Uraian tugas.
Salin ulang tanpa perubahan baris-baris bahan di bawah, mulai dari baris yang memuat "scientific name: Dictyopteris justii" hingga baris terakhir bahan, termasuk kedua baris tersebut.

Bahan masukan.
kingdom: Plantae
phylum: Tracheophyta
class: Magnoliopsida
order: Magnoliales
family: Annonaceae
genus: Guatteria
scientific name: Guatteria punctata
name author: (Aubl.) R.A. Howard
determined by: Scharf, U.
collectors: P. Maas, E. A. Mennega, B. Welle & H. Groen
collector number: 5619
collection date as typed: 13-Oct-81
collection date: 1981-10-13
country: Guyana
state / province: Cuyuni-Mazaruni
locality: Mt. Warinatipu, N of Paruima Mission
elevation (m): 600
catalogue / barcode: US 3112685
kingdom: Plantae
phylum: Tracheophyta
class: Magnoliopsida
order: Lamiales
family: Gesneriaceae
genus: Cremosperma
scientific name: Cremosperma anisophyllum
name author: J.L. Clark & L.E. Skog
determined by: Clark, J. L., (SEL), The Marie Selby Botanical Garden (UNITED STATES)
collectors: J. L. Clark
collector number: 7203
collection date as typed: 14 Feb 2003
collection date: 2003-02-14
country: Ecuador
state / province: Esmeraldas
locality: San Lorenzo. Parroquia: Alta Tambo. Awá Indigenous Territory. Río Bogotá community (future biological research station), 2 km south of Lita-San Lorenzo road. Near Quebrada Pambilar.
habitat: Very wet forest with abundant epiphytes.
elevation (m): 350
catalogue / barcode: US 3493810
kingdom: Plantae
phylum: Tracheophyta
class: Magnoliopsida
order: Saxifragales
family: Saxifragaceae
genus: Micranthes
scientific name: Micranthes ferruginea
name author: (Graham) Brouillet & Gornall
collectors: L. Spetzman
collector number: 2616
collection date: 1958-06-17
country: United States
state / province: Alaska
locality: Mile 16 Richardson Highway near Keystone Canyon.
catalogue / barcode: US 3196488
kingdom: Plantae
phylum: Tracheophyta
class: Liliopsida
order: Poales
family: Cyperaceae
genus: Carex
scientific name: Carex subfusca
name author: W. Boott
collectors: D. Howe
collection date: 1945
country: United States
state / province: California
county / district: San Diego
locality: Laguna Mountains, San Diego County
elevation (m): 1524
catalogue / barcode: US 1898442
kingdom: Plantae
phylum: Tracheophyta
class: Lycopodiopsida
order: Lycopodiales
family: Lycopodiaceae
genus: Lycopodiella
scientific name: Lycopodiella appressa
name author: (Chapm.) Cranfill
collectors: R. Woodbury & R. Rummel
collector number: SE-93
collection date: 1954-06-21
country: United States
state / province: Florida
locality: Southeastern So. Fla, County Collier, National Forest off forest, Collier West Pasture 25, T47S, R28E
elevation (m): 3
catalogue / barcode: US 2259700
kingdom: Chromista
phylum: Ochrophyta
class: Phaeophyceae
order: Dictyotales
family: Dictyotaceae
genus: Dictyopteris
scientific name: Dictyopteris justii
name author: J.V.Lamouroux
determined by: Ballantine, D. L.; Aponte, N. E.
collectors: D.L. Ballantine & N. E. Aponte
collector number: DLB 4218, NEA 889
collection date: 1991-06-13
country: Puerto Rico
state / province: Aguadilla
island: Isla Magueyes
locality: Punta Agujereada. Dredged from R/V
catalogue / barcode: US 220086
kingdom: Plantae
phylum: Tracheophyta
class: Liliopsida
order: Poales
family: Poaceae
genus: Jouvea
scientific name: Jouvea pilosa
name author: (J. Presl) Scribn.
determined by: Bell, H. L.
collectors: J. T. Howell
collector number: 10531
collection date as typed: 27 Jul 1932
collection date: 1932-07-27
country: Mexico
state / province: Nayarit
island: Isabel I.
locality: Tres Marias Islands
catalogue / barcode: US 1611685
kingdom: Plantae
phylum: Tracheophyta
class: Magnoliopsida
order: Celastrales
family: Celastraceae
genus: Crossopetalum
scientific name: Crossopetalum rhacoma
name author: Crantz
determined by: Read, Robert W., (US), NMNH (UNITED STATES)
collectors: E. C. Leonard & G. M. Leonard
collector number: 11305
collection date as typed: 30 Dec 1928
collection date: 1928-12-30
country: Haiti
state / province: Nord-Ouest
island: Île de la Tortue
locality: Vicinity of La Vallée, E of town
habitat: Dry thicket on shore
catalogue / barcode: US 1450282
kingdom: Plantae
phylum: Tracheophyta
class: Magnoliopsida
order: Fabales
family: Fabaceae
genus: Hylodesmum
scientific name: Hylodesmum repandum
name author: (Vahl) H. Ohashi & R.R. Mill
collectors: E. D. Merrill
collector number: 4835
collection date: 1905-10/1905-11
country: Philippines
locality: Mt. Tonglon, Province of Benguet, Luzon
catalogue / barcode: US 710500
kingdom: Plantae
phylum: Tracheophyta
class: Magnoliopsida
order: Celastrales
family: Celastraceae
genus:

Hasil keluaran.
scientific name: Dictyopteris justii
name author: J.V.Lamouroux
determined by: Ballantine, D. L.; Aponte, N. E.
collectors: D.L. Ballantine & N. E. Aponte
collector number: DLB 4218, NEA 889
collection date: 1991-06-13
country: Puerto Rico
state / province: Aguadilla
island: Isla Magueyes
locality: Punta Agujereada. Dredged from R/V
catalogue / barcode: US 220086
kingdom: Plantae
phylum: Tracheophyta
class: Liliopsida
order: Poales
family: Poaceae
genus: Jouvea
scientific name: Jouvea pilosa
name author: (J. Presl) Scribn.
determined by: Bell, H. L.
collectors: J. T. Howell
collector number: 10531
collection date as typed: 27 Jul 1932
collection date: 1932-07-27
country: Mexico
state / province: Nayarit
island: Isabel I.
locality: Tres Marias Islands
catalogue / barcode: US 1611685
kingdom: Plantae
phylum: Tracheophyta
class: Magnoliopsida
order: Celastrales
family: Celastraceae
genus: Crossopetalum
scientific name: Crossopetalum rhacoma
name author: Crantz
determined by: Read, Robert W., (US), NMNH (UNITED STATES)
collectors: E. C. Leonard & G. M. Leonard
collector number: 11305
collection date as typed: 30 Dec 1928
collection date: 1928-12-30
country: Haiti
state / province: Nord-Ouest
island: Île de la Tortue
locality: Vicinity of La Vallée, E of town
habitat: Dry thicket on shore
catalogue / barcode: US 1450282
kingdom: Plantae
phylum: Tracheophyta
class: Magnoliopsida
order: Fabales
family: Fabaceae
genus: Hylodesmum
scientific name: Hylodesmum repandum
name author: (Vahl) H. Ohashi & R.R. Mill
collectors: E. D. Merrill
collector number: 4835
collection date: 1905-10/1905-11
country: Philippines
locality: Mt. Tonglon, Province of Benguet, Luzon
catalogue / barcode: US 710500
kingdom: Plantae
phylum: Tracheophyta
class: Magnoliopsida
order: Celastrales
family: Celastraceae
genus:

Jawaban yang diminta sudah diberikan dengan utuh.